What galls more than anything, though, is the fact that none of these changes are naturally occurring, and — unlike the clouds rolling in on my otherwise sunny, productive day — they are not forces beyond our control. They are all the direct result of greed, and of a sad, disconnected worldview that prioritizes wealth accumulation over the joys and dignities of a life lived in balance with each other and with our natural world.
This is all so obvious that I am almost embarrassed to put it so simply, but in this time of unbearable confusion I feel called, more than ever, to use words to cut through the noise: it doesn’t have to be this way. Society is simply the product of our individual and collective imaginations and our willingness to act upon the visions they produce. If we can imagine a better world for our own children to inherit from us, then we must bring that world into being or live as accomplices to its destruction.

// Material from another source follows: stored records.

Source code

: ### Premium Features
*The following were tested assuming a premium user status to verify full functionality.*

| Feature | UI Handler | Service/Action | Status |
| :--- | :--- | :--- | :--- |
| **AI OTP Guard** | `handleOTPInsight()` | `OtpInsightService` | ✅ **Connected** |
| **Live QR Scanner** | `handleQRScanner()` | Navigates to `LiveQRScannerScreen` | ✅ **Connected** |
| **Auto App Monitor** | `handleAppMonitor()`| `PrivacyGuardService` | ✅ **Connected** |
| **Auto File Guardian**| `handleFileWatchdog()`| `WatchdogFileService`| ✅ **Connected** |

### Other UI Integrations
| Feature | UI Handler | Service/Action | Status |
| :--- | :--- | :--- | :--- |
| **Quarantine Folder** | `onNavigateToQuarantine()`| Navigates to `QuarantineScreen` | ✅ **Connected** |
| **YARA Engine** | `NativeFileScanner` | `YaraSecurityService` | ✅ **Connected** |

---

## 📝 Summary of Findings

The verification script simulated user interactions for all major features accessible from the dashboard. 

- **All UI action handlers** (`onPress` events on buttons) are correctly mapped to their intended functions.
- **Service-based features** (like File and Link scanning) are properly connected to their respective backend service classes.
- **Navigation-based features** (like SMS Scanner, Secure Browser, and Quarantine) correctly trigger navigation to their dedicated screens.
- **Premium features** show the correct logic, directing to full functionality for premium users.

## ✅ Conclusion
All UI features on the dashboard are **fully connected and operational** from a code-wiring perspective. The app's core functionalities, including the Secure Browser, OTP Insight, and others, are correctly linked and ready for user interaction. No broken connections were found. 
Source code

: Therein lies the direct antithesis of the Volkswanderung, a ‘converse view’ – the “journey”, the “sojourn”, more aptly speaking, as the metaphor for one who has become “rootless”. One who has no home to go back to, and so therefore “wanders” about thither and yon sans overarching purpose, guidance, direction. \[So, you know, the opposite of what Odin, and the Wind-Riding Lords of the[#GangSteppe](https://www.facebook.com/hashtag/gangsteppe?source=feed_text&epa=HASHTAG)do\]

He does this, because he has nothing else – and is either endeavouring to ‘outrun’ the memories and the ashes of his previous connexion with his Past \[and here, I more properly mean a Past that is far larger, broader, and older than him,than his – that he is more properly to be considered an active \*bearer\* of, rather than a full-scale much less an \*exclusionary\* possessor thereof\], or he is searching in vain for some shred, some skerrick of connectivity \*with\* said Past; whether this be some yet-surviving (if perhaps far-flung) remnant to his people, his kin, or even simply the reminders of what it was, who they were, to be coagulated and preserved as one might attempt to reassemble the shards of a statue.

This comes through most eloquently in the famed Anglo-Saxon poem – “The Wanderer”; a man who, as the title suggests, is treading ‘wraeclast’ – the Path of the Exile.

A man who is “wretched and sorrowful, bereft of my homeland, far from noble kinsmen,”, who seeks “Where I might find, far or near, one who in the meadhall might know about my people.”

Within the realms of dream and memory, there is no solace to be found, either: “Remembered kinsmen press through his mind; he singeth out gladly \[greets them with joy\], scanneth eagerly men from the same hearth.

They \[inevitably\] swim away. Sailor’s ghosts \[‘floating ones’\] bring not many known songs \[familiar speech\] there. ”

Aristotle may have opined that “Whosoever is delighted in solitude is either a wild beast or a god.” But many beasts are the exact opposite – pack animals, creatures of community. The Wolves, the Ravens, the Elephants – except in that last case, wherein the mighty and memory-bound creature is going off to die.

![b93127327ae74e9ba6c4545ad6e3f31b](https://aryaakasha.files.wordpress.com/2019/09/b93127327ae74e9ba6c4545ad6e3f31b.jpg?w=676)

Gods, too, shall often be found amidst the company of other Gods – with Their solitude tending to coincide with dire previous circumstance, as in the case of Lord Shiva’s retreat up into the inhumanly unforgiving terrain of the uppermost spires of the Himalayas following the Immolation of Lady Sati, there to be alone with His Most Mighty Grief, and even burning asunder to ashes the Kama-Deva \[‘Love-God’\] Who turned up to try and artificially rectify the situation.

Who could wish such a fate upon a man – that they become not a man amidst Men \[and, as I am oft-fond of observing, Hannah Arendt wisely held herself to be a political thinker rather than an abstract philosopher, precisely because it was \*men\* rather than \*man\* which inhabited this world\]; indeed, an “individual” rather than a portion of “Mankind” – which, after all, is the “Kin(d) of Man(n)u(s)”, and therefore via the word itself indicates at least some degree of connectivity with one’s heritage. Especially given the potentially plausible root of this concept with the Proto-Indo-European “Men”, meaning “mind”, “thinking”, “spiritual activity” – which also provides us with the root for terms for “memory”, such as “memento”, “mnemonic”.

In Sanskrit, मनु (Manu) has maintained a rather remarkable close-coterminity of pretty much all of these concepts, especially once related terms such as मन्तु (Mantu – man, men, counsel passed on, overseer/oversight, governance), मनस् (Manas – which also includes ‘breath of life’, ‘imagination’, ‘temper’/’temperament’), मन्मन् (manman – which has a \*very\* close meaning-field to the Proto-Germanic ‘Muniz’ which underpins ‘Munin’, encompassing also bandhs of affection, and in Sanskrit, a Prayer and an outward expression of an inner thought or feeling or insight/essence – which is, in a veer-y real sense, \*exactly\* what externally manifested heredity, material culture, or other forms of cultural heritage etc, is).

My daughter’s friend has a hilarious t-shirt that reads, “This nap is not going to take itself.” The first responders who so bravely, brilliantly, and strategically contained Monday’s fire did not clasp their hands, furrow their brows, talk to their friends, post on Facebook, and simply hope that the trees’ desire to live would outweigh the fire’s desire to burn. Like my daughter’s friend, they know that this fire was not, according to its very nature, going to fight itself. They coordinated and acted according to best practices. They were trained, they made a plan, they executed upon that plan and they most certainly must have adapted that plan to circumstances that changed moment by moment. They were, thankfully, successful.
While we continue to show boundless gratitude to all first responders for endangering their own lives to bring expertise and dedication to the matter of protecting us from imminent physical harm, we must also shift our own self-perception and recognize that each and every one of us is, in fact, on the front lines of a democracy in peril. If we are not grabbing a bucket, then we are lighting a match.
The deep, tectonic work of rebuilding — and reimagining — what has been destroyed over the last four years will be the work of our lifetimes. For the next four months, though, the work is as concrete and personal as Smokey the Bear’s exhortations for each of us: ONLY YOU.